JOB
Sort through the material below and copy each line with "sich".

--- --- ---

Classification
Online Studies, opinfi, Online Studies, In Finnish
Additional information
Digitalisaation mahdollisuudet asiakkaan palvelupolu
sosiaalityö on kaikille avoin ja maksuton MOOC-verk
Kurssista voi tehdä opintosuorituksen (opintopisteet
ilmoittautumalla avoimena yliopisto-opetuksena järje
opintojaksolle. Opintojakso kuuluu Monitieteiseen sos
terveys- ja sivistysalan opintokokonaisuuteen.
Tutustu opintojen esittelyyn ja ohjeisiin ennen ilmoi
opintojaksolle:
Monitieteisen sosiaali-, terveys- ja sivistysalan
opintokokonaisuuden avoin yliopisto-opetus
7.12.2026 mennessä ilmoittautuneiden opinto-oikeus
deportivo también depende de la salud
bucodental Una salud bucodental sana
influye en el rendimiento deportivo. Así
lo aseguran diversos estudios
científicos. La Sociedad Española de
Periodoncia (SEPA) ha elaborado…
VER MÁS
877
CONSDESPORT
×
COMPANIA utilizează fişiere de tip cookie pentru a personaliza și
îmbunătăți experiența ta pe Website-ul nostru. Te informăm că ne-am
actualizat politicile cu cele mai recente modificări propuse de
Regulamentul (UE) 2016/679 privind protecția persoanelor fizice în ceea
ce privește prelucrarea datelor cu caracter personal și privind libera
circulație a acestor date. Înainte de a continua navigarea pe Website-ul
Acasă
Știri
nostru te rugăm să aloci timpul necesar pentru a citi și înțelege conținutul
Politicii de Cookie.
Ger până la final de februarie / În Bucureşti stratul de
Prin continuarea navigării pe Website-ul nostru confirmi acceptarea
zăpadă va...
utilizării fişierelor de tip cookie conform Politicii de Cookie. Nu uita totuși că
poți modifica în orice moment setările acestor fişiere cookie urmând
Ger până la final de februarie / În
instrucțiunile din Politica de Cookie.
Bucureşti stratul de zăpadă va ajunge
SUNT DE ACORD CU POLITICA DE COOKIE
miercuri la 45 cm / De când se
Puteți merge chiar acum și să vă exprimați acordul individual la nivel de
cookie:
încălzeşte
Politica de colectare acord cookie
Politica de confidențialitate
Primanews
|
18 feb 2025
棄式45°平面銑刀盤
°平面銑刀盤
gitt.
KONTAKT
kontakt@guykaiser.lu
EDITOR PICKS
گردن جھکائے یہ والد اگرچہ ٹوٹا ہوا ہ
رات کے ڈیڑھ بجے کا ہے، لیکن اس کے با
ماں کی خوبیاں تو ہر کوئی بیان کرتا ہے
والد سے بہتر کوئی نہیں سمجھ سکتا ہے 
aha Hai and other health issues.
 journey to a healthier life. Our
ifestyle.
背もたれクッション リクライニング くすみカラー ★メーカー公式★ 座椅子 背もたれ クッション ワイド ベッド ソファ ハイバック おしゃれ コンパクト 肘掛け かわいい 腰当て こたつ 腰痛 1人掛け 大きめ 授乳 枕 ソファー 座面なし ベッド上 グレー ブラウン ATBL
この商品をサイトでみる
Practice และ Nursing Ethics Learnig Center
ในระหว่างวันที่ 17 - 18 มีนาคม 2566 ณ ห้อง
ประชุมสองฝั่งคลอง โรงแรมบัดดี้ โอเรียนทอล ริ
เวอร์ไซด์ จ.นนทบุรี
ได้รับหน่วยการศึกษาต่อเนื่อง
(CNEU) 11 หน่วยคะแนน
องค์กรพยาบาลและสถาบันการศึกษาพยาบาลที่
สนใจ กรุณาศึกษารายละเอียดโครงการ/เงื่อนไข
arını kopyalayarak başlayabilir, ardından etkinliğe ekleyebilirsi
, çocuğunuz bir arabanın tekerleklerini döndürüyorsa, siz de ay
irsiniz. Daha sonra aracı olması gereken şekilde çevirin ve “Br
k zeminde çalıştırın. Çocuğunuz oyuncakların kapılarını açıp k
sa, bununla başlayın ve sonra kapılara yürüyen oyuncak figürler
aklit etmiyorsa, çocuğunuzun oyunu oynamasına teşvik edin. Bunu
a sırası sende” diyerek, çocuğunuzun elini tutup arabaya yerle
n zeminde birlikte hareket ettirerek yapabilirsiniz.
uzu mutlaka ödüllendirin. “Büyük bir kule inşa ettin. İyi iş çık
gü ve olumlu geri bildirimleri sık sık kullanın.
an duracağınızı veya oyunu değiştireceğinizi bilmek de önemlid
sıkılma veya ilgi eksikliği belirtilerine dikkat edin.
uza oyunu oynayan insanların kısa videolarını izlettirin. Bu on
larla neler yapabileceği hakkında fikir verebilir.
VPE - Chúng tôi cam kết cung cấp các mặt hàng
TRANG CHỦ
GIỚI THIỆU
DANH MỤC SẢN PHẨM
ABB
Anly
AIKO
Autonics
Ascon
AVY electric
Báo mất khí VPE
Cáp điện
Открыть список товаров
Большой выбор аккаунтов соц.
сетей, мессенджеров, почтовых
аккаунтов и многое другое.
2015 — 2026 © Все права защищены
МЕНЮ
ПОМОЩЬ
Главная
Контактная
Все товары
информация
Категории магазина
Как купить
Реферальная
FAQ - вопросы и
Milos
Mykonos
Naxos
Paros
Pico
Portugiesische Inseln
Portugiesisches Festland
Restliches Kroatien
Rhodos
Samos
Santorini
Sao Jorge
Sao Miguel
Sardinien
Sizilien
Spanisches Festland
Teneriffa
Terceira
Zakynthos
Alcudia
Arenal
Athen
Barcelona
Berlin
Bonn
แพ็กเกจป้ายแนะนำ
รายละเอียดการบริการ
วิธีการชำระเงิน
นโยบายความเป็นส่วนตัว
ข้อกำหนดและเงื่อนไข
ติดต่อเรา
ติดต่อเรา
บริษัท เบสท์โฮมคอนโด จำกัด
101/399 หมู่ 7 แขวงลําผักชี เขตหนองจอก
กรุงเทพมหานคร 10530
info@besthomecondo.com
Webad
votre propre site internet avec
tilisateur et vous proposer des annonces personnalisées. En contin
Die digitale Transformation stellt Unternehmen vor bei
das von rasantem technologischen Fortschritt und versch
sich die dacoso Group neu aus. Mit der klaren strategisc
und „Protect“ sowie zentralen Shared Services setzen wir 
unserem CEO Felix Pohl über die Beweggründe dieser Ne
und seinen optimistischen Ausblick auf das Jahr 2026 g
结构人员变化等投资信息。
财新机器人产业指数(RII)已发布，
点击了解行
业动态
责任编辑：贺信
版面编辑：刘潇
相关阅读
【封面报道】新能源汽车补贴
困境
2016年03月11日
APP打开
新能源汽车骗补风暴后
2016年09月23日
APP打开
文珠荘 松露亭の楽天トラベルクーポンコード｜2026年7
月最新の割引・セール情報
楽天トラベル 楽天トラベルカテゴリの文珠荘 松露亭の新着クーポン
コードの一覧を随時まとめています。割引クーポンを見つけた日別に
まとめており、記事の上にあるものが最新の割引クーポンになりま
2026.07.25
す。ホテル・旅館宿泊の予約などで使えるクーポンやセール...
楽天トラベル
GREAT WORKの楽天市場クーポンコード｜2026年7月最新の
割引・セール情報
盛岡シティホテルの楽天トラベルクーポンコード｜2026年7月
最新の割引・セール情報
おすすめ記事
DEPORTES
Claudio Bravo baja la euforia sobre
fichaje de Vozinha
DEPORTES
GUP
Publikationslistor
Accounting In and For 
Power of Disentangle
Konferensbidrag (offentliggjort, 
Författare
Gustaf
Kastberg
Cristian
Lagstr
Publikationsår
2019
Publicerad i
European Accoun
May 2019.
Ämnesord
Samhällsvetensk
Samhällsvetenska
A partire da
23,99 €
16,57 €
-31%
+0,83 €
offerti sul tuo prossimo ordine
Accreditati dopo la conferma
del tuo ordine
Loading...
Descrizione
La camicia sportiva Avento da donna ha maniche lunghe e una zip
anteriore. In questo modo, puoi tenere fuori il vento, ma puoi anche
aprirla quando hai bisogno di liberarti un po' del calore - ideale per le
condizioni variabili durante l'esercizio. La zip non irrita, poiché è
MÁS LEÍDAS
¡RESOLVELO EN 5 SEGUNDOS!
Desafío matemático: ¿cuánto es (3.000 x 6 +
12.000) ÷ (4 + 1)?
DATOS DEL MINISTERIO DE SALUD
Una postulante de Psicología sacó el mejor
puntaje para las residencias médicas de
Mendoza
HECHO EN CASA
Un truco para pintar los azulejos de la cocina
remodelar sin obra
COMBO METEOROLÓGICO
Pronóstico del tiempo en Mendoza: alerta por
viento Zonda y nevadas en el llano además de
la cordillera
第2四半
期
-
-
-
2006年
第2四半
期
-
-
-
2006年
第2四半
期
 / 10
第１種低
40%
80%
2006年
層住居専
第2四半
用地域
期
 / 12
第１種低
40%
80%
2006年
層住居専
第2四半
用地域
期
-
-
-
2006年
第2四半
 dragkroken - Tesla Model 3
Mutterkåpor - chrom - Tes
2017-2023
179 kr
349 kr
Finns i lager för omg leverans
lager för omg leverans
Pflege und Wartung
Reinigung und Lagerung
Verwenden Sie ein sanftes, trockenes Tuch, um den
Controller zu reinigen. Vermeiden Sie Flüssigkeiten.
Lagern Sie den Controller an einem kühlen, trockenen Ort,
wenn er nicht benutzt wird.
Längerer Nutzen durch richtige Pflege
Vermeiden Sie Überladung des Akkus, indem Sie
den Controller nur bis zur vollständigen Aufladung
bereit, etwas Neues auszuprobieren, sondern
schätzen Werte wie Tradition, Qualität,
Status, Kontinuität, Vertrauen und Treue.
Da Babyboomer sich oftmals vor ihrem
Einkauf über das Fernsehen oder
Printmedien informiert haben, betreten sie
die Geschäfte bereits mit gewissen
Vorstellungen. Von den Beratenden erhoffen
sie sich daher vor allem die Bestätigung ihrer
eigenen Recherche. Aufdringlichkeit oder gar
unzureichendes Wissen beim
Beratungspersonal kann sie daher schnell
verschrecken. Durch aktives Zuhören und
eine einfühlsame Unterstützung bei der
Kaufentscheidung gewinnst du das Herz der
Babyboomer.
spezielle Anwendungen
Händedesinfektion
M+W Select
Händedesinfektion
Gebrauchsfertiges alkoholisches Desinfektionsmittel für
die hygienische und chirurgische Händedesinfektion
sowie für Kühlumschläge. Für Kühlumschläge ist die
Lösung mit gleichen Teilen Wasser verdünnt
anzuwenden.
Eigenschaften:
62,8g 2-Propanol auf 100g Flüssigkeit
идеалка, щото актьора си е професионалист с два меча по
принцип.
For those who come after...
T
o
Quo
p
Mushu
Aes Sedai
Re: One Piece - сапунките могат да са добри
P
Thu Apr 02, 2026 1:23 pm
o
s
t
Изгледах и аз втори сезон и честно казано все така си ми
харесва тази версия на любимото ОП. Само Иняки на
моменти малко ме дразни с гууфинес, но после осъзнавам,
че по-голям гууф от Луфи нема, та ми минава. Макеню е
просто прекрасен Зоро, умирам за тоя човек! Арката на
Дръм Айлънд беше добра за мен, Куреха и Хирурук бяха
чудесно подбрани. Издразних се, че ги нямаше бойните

--- --- ---

REPLY
sich die dacoso Group neu aus. Mit der klaren strategisc
Da Babyboomer sich oftmals vor ihrem
sie sich daher vor allem die Bestätigung ihrer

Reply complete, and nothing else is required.